# Interjection Analysis

In [1]:
import pandas as pd
import matplotlib.pyplot as plt
import numpy as np
import re
import gender_classification as gc

In [2]:
# load data
df = pd.read_pickle('C:/Users/Ana/OneDrive - Hochschule Düsseldorf/MA/data_topics.pkl')

In [3]:
# add year column
df['year'] = df['date'].dt.year

In [4]:
df.head()

Unnamed: 0,text,date,legislative_period,speaker_name,speaker_gender,speaker_role,speaker_party,comments,id,speaker_id,speech_length,topic_distribution,year
0,Sehr geehrter Herr Alterspräsident! So muss ...,2021-10-26,20,Gabriele Katzmarek,female,,SPD,[(Beifall bei der SPD sowie bei Abgeordneten d...,SP-2021-0,1299,2593,{68: 0.35882655},2021
1,Herr Präsident! Liebe Kolleginnen und Kolleg...,2021-10-26,20,Stefan Müller,male,,CDU/CSU,[(Beifall bei der CDU/CSU sowie bei Abgeordnet...,SP-2021-1,4028,3796,{68: 0.46776655},2021
2,Sehr geehrter Herr Alterspräsident Wolfgang ...,2021-10-26,20,Britta Haßelmann,female,,BÜNDNIS 90/DIE GRÜNEN,[(Beifall beim BÜNDNIS 90/DIE GRÜNEN und bei d...,SP-2021-2,451,4301,{68: 0.26328164},2021
3,Sehr geehrter Herr Präsident! Meine lieben K...,2021-10-26,20,Marco Buschmann,male,,FDP,"[(Jan Korte [DIE LINKE]: Oder Jugendweihe!), (...",SP-2021-3,3083,4555,{},2021
4,Herr Alterspräsident! Lassen Sie mich zunäch...,2021-10-26,20,Stephan Brandner,male,,AfD,"[(Beifall bei der AfD), (Beifall bei Abgeordne...",SP-2021-4,4055,5996,{68: 0.3120498},2021


In [5]:
# filter dataframe for speeches with comments
df_comments = df[df['comments'].apply(lambda x: len(x) > 0)]

In [213]:
# number of speeches with comments
len(df_comments)

371023

## Matching and counting comments

In [195]:
# function for cleaning and classifying speaker names
PRE_1 = re.compile(r'(((Weiterer )?Gegenruf (?P<article>des|der) Abg\.))(?P<name>[\w,\s\.]*)')
PRE_2 = re.compile(r'((Zuruf (?P<article>des|der) Abg\.)|(Zuruf von))(?P<name>[\w,\s\.]*)')
PRE_3 = re.compile(r'(.*?)\s*--\s*(?P<name>[\w\s\.-]+)$')

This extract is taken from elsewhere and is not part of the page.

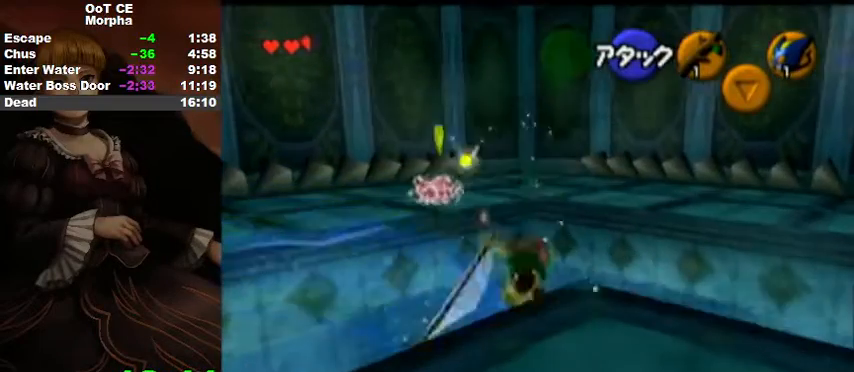
{"buttons": [], "left_stick": "down", "right_stick": "center", "events": [[33, "left_stick", "down"], [400, "R1", "down"], [467, "R1", "up"]]}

PREAMBLES = [PRE_1, PRE_2, PRE_3]

def get_speaker_gender(name):

    for PREAMBLE in PREAMBLES:
        match = re.search(PREAMBLE, name)
        if(match):
            name = match.groupdict()["name"]
            if 'article' in match.groupdict():
                article = match.groupdict()["article"]
                #print(article)
                return 'female' if article == 'der' else 'male'
    
    name = name.strip()
    name_length = len(name.split())

    if name_length > 1:
        #print("größer als 1")

        # remove 'Abgeordnete(r)' from name
        name = re.sub('Abg\.?', '', name).strip()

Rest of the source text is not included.